Robert Samuelson actually wrote the following as the concluding paragraph of his column today:
Still, the present concentration of income and wealth instinctively feels excessive. It understandably stirs resentment. We’d be better off if the rich were less so and other Americans were more so. But it’s doubtful that political action to force this transformation would be similarly beneficial. Class warfare is bruising; today, it would degrade the confidence needed for a stronger recovery.
Let’s look at this:
Premise A: less income inequality would be better.
Premise B: political action to create less income inequality would not be better.
Conclusion: Since A does not equal B, confidence fairies, ponies, and rainbows.
If you don’t want higher taxation on the rich, you should just say so. No rationale is really required. But to present this as a logical argument is beyond embarrassing. It’s a preference.
Insofar as there is any logic to it, the argument is that the government cannot take action to lower income inequality because that would “bruise” rich people and cause them to lose confidence, which would cause them to withdraw from investment opportunities, which would lessen economic growth, which would hurt everyone and solve nothing.
One problem with this argument is that Samuelson acknowledges that there was a time when income inequality wasn’t so great in this country:
In 1954, American economist Simon Kuznets (1901-85) argued that income inequality would fall as societies modernized. Workers would move from low-paid farm jobs to better-paid industrial jobs. Gaps would narrow.
This seemed to have happened in the United States. From the 1920s to the 1950s, the income share of the richest 10 percent fell from around 50 percent to about 35 percent. But now it’s rebounded to the late 1920s’ level. This stunning fact, published previously in academic journals, helped make inequality a big political issue.
What happened policy-wise in the period between the 1920’s and the 1950’s? That happens to correspond exactly with FDR and Truman’s five terms in office.

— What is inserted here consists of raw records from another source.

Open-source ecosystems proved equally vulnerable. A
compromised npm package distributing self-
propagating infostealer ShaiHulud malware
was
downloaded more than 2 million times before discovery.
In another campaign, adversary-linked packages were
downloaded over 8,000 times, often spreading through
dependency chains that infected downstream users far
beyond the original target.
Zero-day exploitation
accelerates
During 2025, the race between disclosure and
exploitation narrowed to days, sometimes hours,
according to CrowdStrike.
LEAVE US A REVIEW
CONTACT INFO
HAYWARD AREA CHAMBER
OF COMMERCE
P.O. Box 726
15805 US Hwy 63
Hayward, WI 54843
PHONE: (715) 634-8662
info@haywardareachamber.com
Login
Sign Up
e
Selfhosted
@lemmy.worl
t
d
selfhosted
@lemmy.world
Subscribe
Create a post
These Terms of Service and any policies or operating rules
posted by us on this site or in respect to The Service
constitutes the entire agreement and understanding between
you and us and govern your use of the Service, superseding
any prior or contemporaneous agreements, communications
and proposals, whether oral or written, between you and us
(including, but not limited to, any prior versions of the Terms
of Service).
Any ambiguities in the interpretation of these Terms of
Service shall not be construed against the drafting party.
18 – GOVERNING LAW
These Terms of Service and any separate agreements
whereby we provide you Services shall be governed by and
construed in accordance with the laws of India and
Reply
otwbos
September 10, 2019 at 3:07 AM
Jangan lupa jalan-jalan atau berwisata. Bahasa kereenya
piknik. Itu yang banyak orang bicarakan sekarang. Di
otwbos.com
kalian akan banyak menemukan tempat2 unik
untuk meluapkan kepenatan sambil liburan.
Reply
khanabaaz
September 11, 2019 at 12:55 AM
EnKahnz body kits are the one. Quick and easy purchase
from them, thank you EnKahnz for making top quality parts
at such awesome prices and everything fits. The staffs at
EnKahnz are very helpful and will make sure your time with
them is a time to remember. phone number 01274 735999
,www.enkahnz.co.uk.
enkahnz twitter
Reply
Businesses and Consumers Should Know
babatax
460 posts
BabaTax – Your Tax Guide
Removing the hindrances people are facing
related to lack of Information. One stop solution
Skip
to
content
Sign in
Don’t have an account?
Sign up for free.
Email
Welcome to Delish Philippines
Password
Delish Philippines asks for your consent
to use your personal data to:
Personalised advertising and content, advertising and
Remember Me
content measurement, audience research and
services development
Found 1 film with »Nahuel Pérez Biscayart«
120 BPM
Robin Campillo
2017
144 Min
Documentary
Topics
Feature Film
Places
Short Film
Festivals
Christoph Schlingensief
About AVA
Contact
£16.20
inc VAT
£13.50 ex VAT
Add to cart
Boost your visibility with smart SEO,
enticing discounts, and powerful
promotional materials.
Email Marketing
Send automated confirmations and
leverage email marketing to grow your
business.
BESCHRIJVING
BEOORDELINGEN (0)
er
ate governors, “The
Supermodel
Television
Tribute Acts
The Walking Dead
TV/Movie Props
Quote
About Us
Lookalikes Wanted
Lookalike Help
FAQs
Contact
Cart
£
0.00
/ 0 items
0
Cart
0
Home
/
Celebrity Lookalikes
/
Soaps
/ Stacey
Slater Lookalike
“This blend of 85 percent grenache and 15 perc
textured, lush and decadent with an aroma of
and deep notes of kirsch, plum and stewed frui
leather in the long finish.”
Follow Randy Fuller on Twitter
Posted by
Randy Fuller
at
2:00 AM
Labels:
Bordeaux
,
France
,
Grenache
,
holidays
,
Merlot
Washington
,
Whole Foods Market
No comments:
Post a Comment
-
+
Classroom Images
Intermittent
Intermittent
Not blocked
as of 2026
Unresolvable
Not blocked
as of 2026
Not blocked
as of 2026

Therefore, it also corresponds with the apogee of labor power and the introduction of strong regulatory and redistributive schemes that have been systematically weakened since that time. If you look an income distribution as a grandfather clock, the pendulum has swung all the way back to where it began in the 1920’s.
Remember that Mr. Samuelson wrote that it “would be better” if there were less income disparity. Either he doesn’t really believe that or he expects some kind of magic to solve the problem. But we have at least a rough blueprint for how to tackle the problem. Obviously, times have changed and we can’t expect to just slap 1930’s solutions onto 2010’s problems and get the exact same results, but we also don’t need to reinvent the wheel.
Before we can do anything, however, we have to admit that policy has the power to address the issue.